Bank nameAccount nameAPY
Khan Bank365-day, 18-month and 24-month Ordinary Term Savings Account12.3% to 12.8%
Khan Bank12-month, 18-month and 24-month Online Term Deposit Account12.4% to 12.9%
YieldN/AUp to 12%
Crypto.comCrypto.com EarnUp to 14.5%
6 more rows

Where can I get 7% interest on my money? ›

As of May 2024, no banks are offering 7% interest rates on savings accounts. Two credit unions have high-interest checking accounts: Landmark Credit Union Premium Checking with 7.50% APY and OnPath Credit Union High Yield Checking with 7.00% APY.

What if I save $100 a week for a year? ›

The first thing we need to know is how much $100 per week works out to on an annualized basis. There are 52 weeks in a year. That means that, after a full year of saving, $100 per week adds up to $5,200.

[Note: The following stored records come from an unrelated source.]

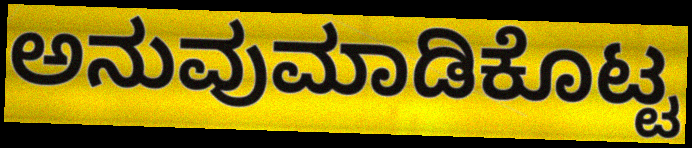
ಅನುವುಮಾಡಿಕೊಟ್ಟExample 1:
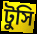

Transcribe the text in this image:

টুসি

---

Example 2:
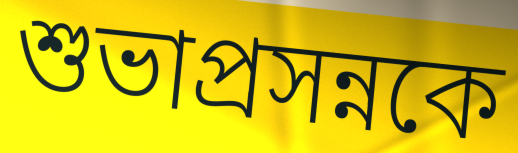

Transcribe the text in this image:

শুভাপ্রসন্নকে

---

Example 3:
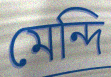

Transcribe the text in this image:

মেন্দি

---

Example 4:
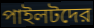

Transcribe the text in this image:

পাইলটদের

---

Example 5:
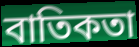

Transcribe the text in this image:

বাতিকতা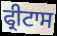
ਫ੍ਰੀਟਾਸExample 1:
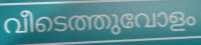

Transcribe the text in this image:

വീടെത്തുവോളം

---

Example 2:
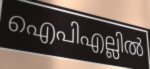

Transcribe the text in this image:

ഐപിഎല്ലിൽ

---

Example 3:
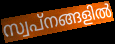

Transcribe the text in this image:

സ്വപ്നങ്ങളിൽ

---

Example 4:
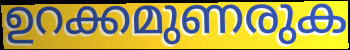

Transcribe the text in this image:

ഉറക്കമുണരുക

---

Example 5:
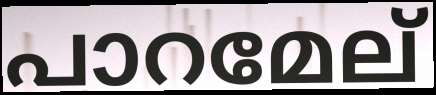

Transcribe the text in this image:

പാറമേല്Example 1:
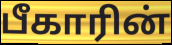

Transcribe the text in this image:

பீகாரின்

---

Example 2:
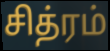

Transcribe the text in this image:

சித்ரம்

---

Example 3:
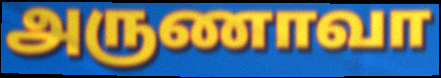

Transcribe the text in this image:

அருணாவா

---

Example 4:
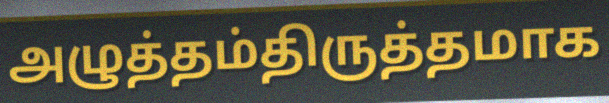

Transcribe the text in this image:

அழுத்தம்திருத்தமாக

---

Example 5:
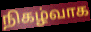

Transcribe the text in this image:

நிகழ்வாகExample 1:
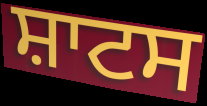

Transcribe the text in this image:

ਸ਼ਾਟਸ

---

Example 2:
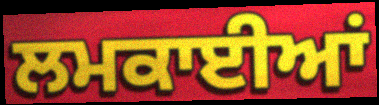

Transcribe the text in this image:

ਲਮਕਾਈਆਂ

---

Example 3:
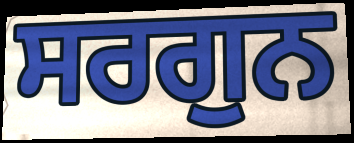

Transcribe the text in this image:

Is $1,000 a month good for savings? ›

Saving $1,000 per month can be a good sign, as it means you're setting aside money for emergencies and long-term goals. However, if you're ignoring high-interest debt to meet your savings goals, you might want to switch gears and focus on paying off debt first.

Which bank gives 7% interest monthly? ›

As of writing, no U.S.-based banks are offering a 7.00% APY on a savings account. For high-yield savings accounts — top, competitive rates are more in the 5.00% APY range. However, Landmark Credit Union currently offers a Premium Checking account with a 7.50% APY on balances up to $500.

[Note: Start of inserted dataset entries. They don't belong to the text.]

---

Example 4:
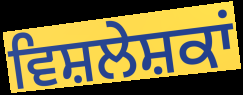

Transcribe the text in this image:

ਵਿਸ਼ਲੇਸ਼ਕਾਂ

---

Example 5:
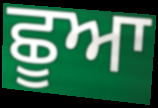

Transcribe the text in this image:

ਛੂਆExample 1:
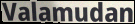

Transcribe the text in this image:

Valamudan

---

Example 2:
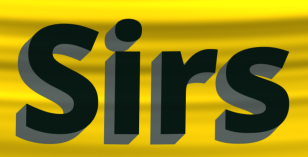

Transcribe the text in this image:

Sirs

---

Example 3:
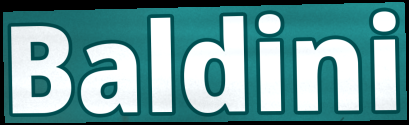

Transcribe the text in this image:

Baldini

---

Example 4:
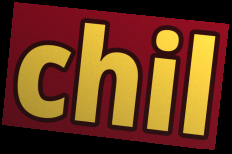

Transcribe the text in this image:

chil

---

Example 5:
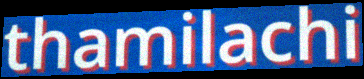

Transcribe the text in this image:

thamilachi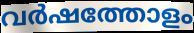
വർഷത്തോളംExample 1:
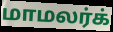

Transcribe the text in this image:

மாமலர்க்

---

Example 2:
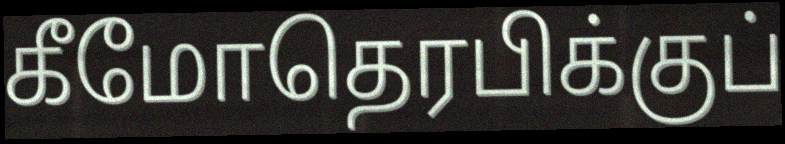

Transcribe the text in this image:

கீமோதெரபிக்குப்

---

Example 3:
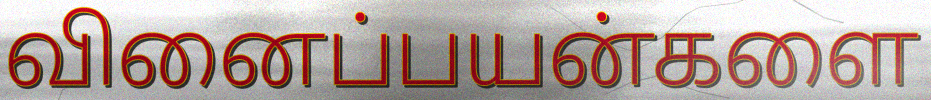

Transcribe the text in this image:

வினைப்பயன்களை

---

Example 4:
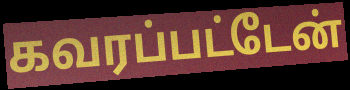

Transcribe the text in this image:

கவரப்பட்டேன்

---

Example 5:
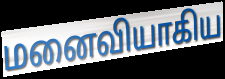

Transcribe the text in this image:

மனைவியாகிய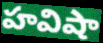
హవిషా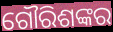
ଗୌରିଶଙ୍କରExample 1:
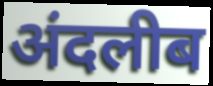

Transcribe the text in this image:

अंदलीब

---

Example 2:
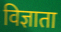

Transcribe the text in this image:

विज्ञाता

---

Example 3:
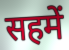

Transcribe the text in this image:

सहमें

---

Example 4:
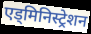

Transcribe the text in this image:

एड्मिनिस्ट्रेशन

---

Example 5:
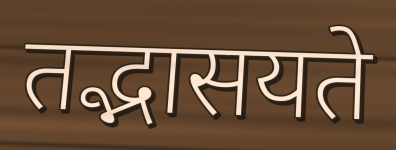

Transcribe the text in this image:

तद्भासयते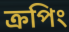
ক্রপিংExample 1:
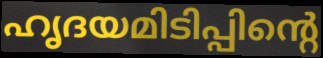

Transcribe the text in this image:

ഹൃദയമിടിപ്പിന്റെ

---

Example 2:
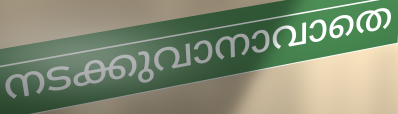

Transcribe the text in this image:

നടക്കുവാനാവാതെ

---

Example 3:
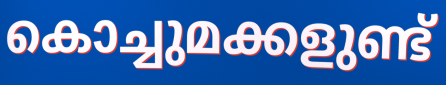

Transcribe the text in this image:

കൊച്ചുമക്കളുണ്ട്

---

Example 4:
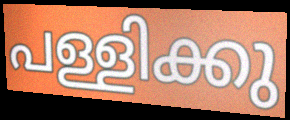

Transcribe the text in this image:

പള്ളിക്കു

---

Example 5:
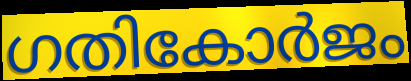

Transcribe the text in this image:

ഗതികോർജം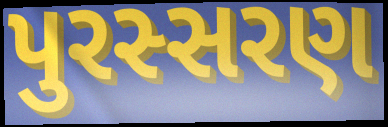
પુરસ્સરણ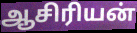
ஆசிரியன்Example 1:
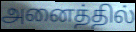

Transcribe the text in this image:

அனைத்தில்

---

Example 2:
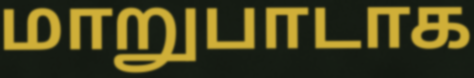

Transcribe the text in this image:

மாறுபாடாக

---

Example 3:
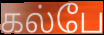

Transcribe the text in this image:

கல்பே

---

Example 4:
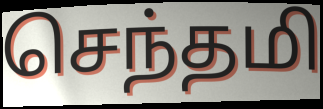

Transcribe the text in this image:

செந்தமி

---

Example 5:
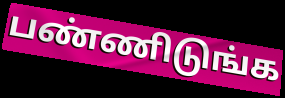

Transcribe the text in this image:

பண்ணிடுங்க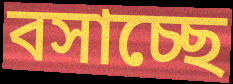
বসাচ্ছে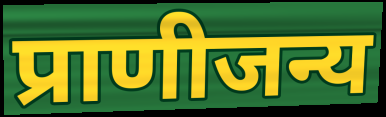
प्राणीजन्यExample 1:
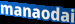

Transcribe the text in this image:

Is investing $100 a month good? ›

Investing $100 per month, with an average return rate of 10%, will yield $200,000 after 30 years. Due to compound interest, your investment will yield $535,000 after 40 years. These numbers can grow exponentially with an extra $100. If you make a monthly investment of $200, your 30-year yield will be close to $400,000.

Can I invest for 3 months? ›

You can invest in short-term investment options for less than a day to an infinite period. For example, stock investments can be withdrawn on the same day. You can you're your money invested in a savings account, liquid mutual funds, stocks, etc. for a lifetime.

Which stock gives the highest return in 1 year? ›

Highest Return in 1 Year
S.No.NameCMP Rs.
1.Spright Agro36.75
2.Kesar India539.20
3.Piccadily Agro676.25
4.Waaree Renewab.2564.00
23 more rows

What is a good 1 year return on stocks? ›

The average stock market return is about 10% per year, as measured by the S&P 500 index, but that 10% average rate is reduced by inflation. Investors can expect to lose purchasing power of 2% to 3% every year due to inflation.

Can I invest in stock for 1 year? ›

The low duration funds are again funds that invest in securities based on duration. They invest in securities with a duration of 6-12 months. These are also ideally suited to parking of funds of up to 1 year time frame.

Which mutual fund has the highest return in 1 year? ›

In Case you missed it
  • Zerodha Mutual Fund.
  • Small cap funds.
  • WhiteOak Capital Mutual Fund.
  • Mirae Asset Mutual Fund.
  • Best arbitrage mutual funds.
  • Gilt funds investment.
  • Mutual funds equity portfolio.
  • Kotak Multi Asset Allocation Fund.